Minggu 6: Implikasi wahyu dan nabi terhadap konstruk epistemologis
Konsep wahyu dan nabi yang sedemikian ini, pada gilirannya, berimplikasi terhadap konstruk epistemologis īmān dalam Islam sebagai gnoseological category (yakni kategori kognitif yang bukan hanya selaras dengan, tapi juga mengappresiasi, ilmu pengetahuan dan logika) sebagaimana yang diuraikan Isma’il R. Al-Faruqi dan Al-Ghazālī sebelumnya. Maka konsep īmān ini menjawab dengan gamblang persoalan “rasionalitas-irrasionalitas agama” yang jamak dikenal di kalangan sarjana ilmu perbandingan agama modern, seperti Rudolf Otto, sebagai summum bonum, sui generis, sensus communis, sensus numinis, dsb. yang sangat enigmatic dan mencabar. Menurut Al-Faruqi, īmān adalah “the first principle of rationality”.

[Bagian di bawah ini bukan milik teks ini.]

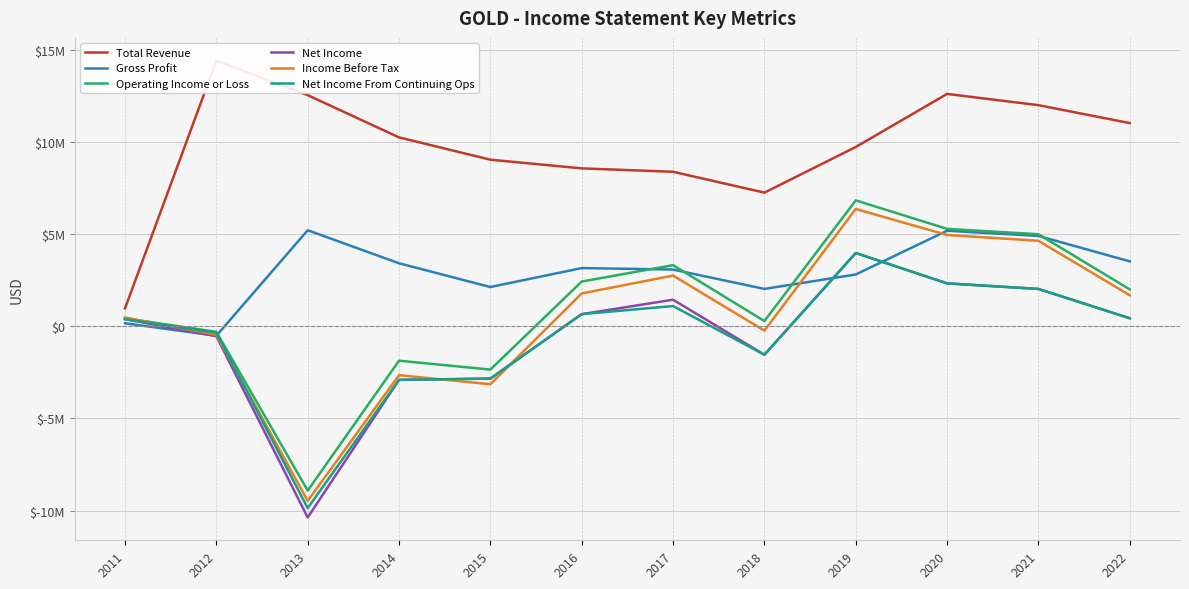

What value does the Operating Income or Loss series have at 2019, to the nearest 10?

6823000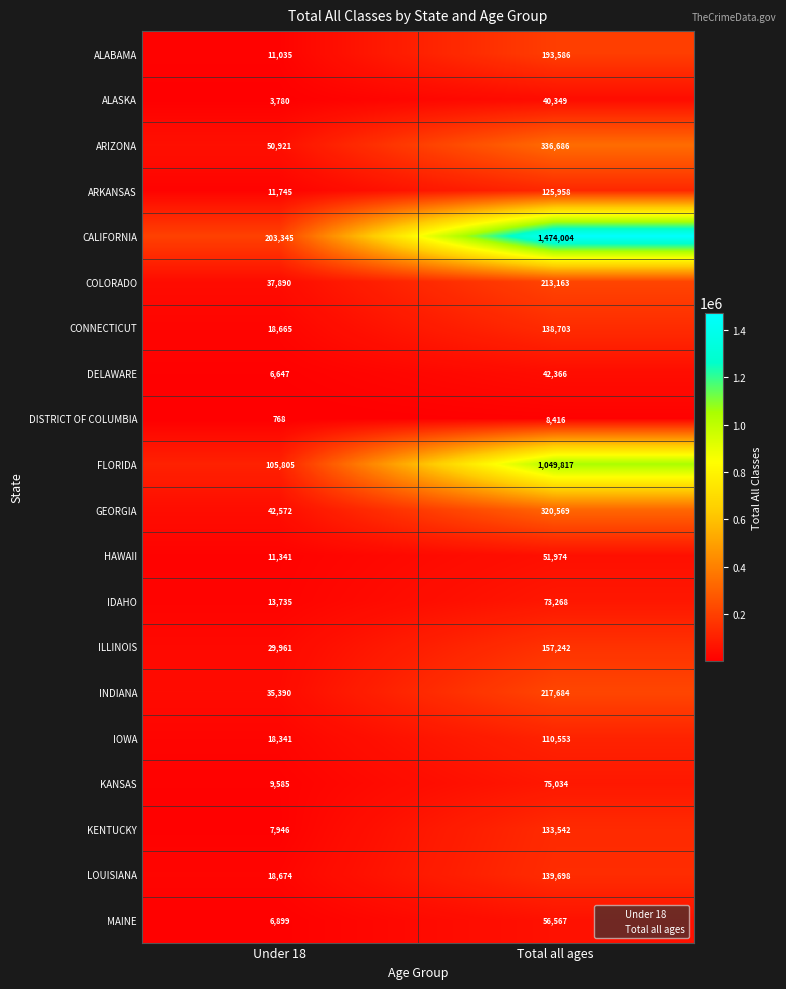

Rank the series by their maximum value, from lowest to highest.

DISTRICT OF COLUMBIA, ALASKA, DELAWARE, HAWAII, MAINE, IDAHO, KANSAS, IOWA, ARKANSAS, KENTUCKY, CONNECTICUT, LOUISIANA, ILLINOIS, ALABAMA, COLORADO, INDIANA, GEORGIA, ARIZONA, FLORIDA, CALIFORNIA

Minggu 7: Implikasi aksiologis wahyu dan nabi terhadap konstruk budaya dan peradaban
Pada akhirnya, secara aksiologis konsep wahyu dan nabi merupakan conditio sine qua non dalam merajut konstruk budaya/peradaban yang dicitakan dalam Islam. Konsep ini memposisikan segala sesuatu pada titik orbitnya yang sebenarnya dalam wujud ideal (ideal existence) maupun dalam wujud nyata (factual existence) di jagad raya. Manusia menemukan jatidirinya, posisinya, peran dan tugasnya sebagai “hamba Allah” (‘abd Allāh) dan khalīfah (vicegerent)-Nya dengan amanah utama “memakmurkan bumi” (‘imārat al-arḍ) sesuai dengan kehendak-irādah-Nya (‘ibādah).